Don’t Forget To Claim For These Expenses

We’re a few days out from the end of the financial year, which means our thoughts are turning to all things tax.

If you’re gathering your paperwork, you might want to double check that you’re making the most of your property-related expenses.

Here are a few claimable expenses that might have slipped your mind:

Advertising for a tenant

If you have gone through an agent and advertised online or off, you may be able to claim for advertising costs. To do so, you must ensure that you can provide details that prove your property was available to rent.

Pest control

Not only is an annual pest check a good idea for the health of your property (and for your peace of mind) but you can also claim the expense.


Rates, including council, water and sewage, are claimable.

Strata Levies

Strata company payments are generally made every quarter and are allocated for the upkeep of a building. The fees include things like insurance, repairs, communal lighting and pest control. Your body corporate fee is a claimable expense.

Agents’ fees

There are a number of agents’ fees that you can claim, including statement fees, postage, bank charges and lease document expenses.

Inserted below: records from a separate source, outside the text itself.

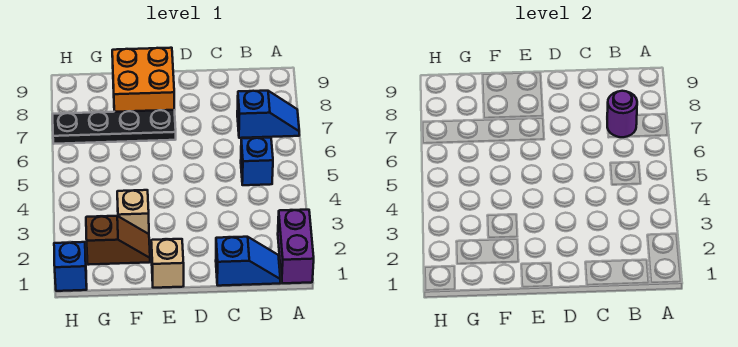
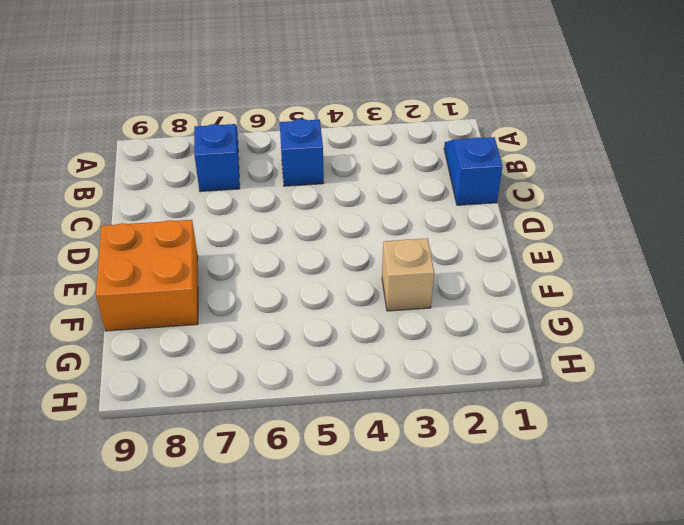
none -> purple brick A1:A2 level 1
none -> tan brick E1 level 1

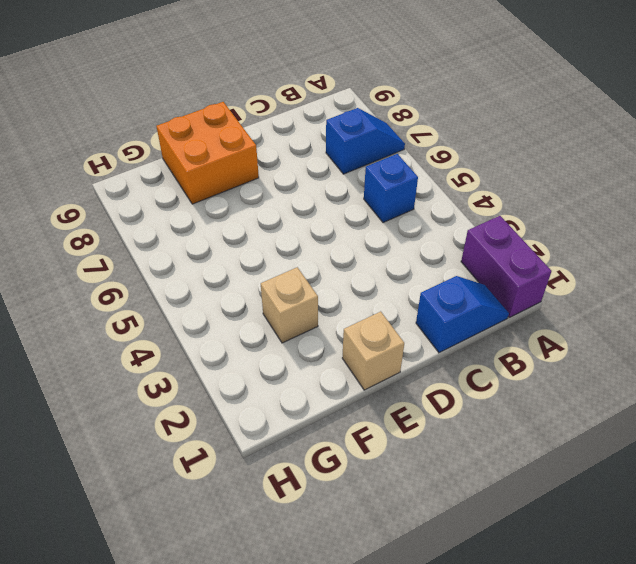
none -> black plate E7:H7 level 1
none -> brown slope F2:G2 level 1 top G

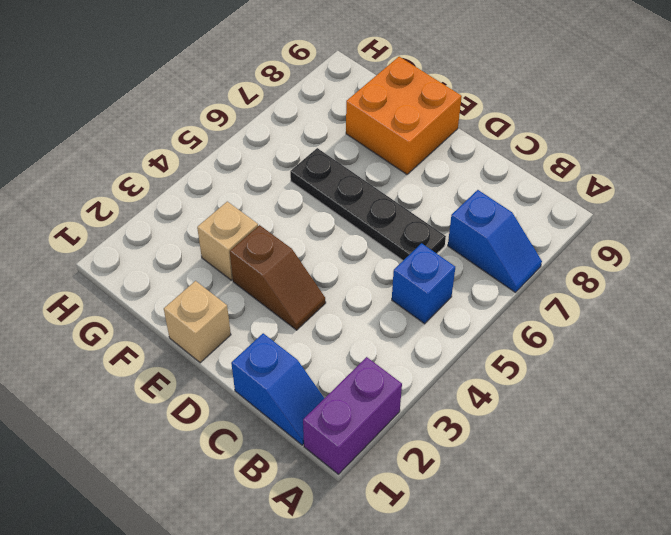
black plate C6:F6 level 1 -> black plate E7:H7 level 1
brown slope D3:E3 level 1 top E -> brown slope F2:G2 level 1 top G
none -> blue brick H1 level 1
none -> purple round brick B7 level 2

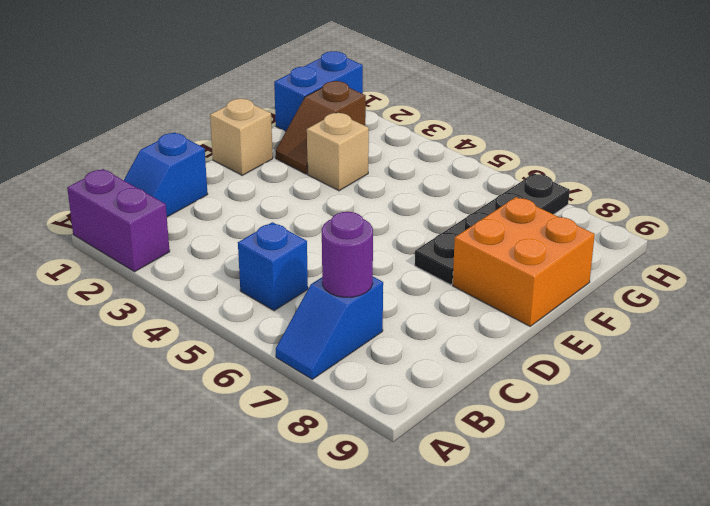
blue brick G1:H1 level 1 -> blue brick H1 level 1

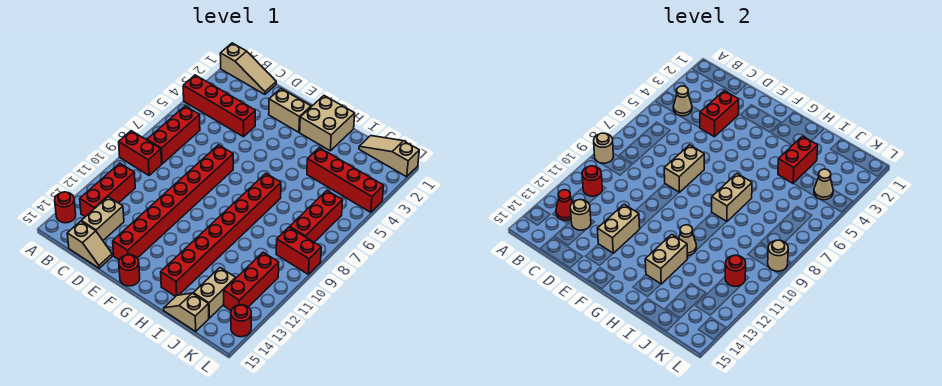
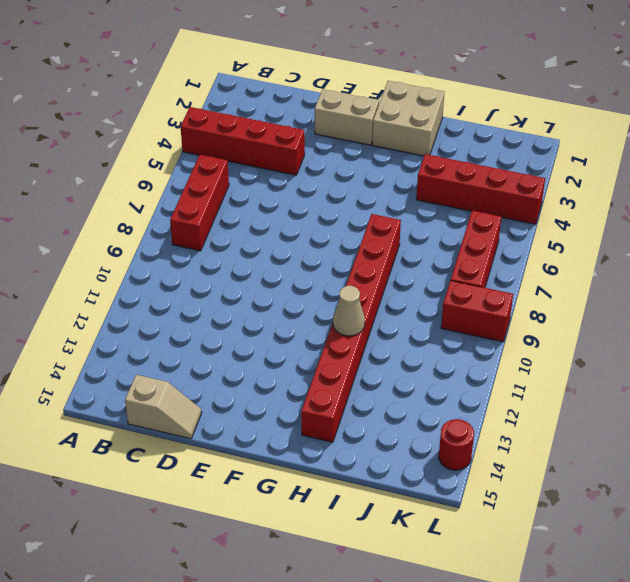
none -> tan slope A1:C1 level 1 top A
none -> red brick A9:B9 level 1
none -> red round brick A14 level 1
none -> red brick B11:B13 level 1

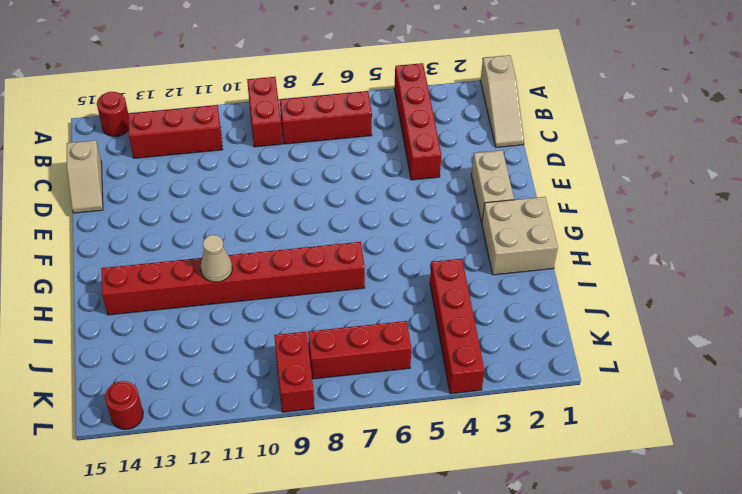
none -> tan brick C13:C14 level 1
none -> red brick E7:E14 level 1
none -> red round brick F15 level 1
none -> tan slope I15:J15 level 1 top J

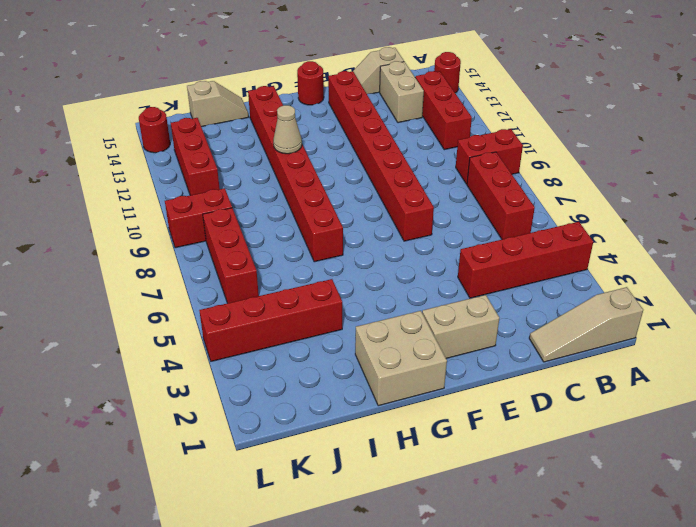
none -> tan slope J1:L1 level 1 top L
none -> tan brick J13:J14 level 1
none -> tan round brick A9 level 2
none -> tan cone B4 level 2

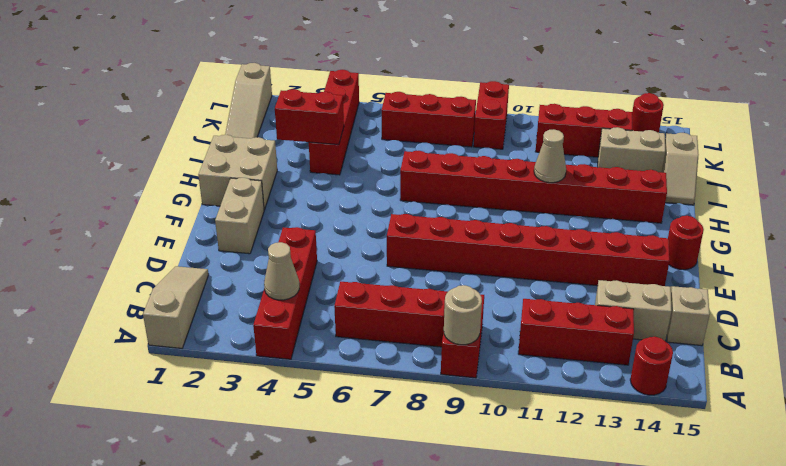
none -> red round brick B11 level 2
none -> red cone B13 level 2
none -> tan round brick C13 level 2
none -> red brick D3:D4 level 2

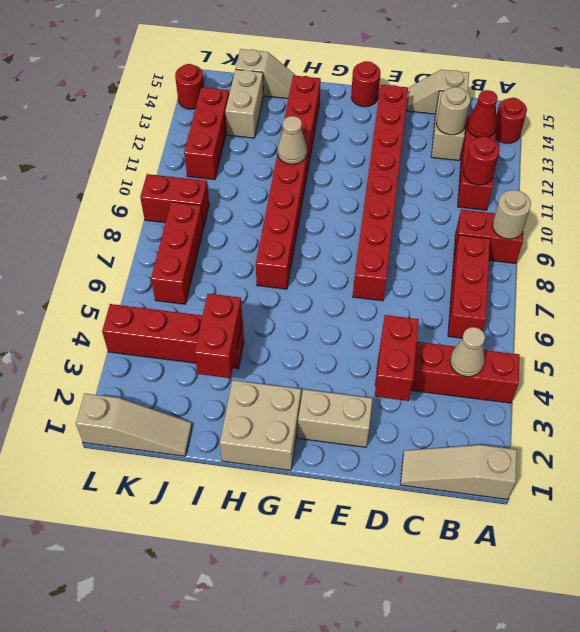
none -> tan brick E7:E8 level 2
none -> tan brick E12:E13 level 2
none -> tan brick H7:H8 level 2
none -> tan brick H12:H13 level 2

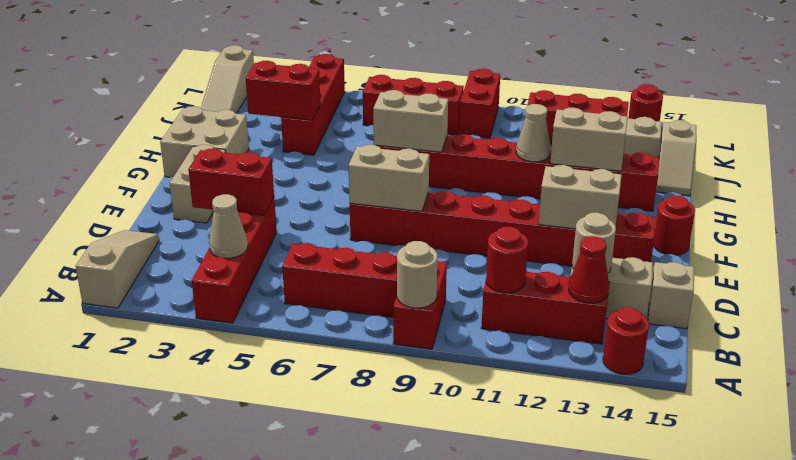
none -> tan cone K4 level 2
none -> red round brick K11 level 2
none -> tan round brick L9 level 2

What about repairs and maintenance?

The Australian Taxation Office (ATO) defines repairs as any work that is carried out to remedy a defect – for example, repairing a broken window or fence that has fallen down. Maintenance is work done to prevent deterioration, like maintaining reticulation systems or painting a property.

You can claim a deduction for the costs you pay to repair and maintain your investment property in the year that the work is carried out. You can’t claim for repairs and maintenance that are not directly related to the wear and tear caused by renting out your property.

It’s very important to discuss your repair/renovation plans with a financial consultant who specialises in investment property tax issues, as not all repairs, maintenance or renovations can be claimed.

Parting words of advice

The ATO is cracking down on a whole range of expenses claimed by property investors, so the most important thing to remember is to keep good, accurate records – that way you will be covered.